DATA SUPPLIED below:
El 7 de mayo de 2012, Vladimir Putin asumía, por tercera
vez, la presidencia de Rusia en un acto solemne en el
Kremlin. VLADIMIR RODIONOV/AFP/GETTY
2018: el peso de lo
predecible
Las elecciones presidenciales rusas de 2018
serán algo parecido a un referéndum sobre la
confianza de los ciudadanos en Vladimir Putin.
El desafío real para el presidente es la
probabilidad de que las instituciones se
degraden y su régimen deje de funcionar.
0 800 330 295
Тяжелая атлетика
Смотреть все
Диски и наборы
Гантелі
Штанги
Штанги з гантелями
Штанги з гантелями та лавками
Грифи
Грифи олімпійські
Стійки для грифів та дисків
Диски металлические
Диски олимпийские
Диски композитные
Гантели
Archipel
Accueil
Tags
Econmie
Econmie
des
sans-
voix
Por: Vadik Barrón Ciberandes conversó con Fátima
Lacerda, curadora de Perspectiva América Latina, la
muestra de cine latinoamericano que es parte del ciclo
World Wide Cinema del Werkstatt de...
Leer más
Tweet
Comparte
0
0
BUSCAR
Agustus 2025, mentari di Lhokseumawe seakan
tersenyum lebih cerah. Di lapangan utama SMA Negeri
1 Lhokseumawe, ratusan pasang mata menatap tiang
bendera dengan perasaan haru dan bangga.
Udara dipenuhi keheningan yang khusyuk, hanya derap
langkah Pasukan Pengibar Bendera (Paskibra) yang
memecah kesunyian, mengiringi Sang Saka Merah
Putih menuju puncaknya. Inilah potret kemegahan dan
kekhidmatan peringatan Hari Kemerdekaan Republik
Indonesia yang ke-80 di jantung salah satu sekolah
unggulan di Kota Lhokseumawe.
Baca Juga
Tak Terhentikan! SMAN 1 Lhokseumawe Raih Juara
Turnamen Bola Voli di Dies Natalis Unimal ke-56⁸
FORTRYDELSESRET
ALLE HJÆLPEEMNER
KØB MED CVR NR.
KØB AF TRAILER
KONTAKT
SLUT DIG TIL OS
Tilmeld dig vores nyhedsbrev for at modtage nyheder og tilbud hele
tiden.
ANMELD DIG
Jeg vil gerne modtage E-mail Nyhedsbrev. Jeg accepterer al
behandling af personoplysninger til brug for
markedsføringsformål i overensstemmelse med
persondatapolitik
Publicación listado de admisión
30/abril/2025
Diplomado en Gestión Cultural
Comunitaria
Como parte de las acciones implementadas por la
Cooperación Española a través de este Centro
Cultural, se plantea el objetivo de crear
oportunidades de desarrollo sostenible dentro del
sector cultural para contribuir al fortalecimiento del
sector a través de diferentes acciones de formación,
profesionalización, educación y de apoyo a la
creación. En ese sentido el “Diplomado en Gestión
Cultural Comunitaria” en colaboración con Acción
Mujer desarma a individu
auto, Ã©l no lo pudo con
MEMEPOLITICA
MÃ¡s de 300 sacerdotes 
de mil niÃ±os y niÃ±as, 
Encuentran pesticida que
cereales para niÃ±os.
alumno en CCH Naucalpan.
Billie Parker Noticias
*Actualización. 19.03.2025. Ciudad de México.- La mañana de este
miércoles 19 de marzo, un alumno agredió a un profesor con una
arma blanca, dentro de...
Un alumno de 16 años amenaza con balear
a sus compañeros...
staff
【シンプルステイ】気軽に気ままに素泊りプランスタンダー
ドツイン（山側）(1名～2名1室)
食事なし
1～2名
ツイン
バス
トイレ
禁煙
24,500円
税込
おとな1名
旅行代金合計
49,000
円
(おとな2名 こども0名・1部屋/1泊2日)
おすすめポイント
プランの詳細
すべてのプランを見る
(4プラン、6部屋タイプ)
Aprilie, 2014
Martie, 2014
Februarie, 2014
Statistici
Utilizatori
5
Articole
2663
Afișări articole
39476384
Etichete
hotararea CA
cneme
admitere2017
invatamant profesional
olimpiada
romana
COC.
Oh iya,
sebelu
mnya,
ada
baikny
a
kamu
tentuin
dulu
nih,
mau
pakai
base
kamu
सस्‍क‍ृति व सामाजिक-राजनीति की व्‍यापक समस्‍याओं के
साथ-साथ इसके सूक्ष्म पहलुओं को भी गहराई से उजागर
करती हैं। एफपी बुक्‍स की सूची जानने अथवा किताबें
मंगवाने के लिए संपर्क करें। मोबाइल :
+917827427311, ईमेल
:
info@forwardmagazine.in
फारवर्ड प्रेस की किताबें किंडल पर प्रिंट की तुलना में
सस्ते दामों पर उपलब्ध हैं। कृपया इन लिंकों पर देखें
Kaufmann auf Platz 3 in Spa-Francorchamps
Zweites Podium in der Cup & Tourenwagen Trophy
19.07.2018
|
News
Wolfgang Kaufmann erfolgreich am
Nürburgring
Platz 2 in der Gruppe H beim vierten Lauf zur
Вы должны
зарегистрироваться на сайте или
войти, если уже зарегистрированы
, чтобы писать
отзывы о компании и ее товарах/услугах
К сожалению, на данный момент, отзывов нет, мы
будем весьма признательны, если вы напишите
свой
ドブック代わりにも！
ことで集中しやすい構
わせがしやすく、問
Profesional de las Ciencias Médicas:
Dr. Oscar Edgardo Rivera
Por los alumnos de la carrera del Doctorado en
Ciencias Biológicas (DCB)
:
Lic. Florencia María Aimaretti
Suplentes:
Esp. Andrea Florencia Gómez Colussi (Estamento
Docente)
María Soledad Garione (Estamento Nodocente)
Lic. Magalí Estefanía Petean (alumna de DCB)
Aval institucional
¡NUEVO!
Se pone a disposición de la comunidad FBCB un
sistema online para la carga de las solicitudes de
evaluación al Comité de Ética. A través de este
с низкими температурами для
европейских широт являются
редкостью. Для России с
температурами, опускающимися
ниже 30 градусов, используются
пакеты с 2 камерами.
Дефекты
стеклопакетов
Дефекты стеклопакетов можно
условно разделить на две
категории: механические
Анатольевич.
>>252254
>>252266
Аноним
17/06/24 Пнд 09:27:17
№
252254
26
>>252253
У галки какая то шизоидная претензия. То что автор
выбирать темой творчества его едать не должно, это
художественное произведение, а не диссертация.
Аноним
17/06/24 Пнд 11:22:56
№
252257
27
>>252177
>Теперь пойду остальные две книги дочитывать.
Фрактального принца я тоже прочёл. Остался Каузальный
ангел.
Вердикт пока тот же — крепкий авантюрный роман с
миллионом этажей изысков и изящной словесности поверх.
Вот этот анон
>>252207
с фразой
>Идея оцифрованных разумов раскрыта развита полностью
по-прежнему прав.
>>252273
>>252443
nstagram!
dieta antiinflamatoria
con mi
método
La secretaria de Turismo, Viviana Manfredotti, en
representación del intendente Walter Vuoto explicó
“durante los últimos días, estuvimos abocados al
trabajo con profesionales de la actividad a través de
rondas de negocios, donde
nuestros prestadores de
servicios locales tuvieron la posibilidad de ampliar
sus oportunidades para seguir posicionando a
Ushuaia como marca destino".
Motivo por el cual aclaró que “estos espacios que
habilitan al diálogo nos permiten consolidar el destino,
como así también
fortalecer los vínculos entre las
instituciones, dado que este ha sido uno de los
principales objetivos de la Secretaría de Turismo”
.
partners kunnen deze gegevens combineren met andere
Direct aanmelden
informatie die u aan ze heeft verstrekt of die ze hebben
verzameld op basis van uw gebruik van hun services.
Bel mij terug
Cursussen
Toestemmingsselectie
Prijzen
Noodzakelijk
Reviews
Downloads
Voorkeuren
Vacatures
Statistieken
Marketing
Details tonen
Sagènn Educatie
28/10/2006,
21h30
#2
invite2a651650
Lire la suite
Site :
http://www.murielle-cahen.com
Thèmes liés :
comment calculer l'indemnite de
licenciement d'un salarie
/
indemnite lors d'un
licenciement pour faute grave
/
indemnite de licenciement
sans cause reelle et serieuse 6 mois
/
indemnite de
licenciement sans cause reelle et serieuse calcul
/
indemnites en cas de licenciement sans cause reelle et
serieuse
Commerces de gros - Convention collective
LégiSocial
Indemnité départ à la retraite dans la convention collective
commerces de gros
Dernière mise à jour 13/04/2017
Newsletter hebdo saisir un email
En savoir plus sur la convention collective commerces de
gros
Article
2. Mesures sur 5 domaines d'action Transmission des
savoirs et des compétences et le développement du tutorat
End of DATA SUPPLIED.
YOUR GOAL:
From the opening line of the data above, please print each line as written up to and including the line that contains "tersenyum lebih cerah.", and nothing more.

FINAL ANSWER:
El 7 de mayo de 2012, Vladimir Putin asumía, por tercera
vez, la presidencia de Rusia en un acto solemne en el
Kremlin. VLADIMIR RODIONOV/AFP/GETTY
2018: el peso de lo
predecible
Las elecciones presidenciales rusas de 2018
serán algo parecido a un referéndum sobre la
confianza de los ciudadanos en Vladimir Putin.
El desafío real para el presidente es la
probabilidad de que las instituciones se
degraden y su régimen deje de funcionar.
0 800 330 295
Тяжелая атлетика
Смотреть все
Диски и наборы
Гантелі
Штанги
Штанги з гантелями
Штанги з гантелями та лавками
Грифи
Грифи олімпійські
Стійки для грифів та дисків
Диски металлические
Диски олимпийские
Диски композитные
Гантели
Archipel
Accueil
Tags
Econmie
Econmie
des
sans-
voix
Por: Vadik Barrón Ciberandes conversó con Fátima
Lacerda, curadora de Perspectiva América Latina, la
muestra de cine latinoamericano que es parte del ciclo
World Wide Cinema del Werkstatt de...
Leer más
Tweet
Comparte
0
0
BUSCAR
Agustus 2025, mentari di Lhokseumawe seakan
tersenyum lebih cerah. Di lapangan utama SMA Negeri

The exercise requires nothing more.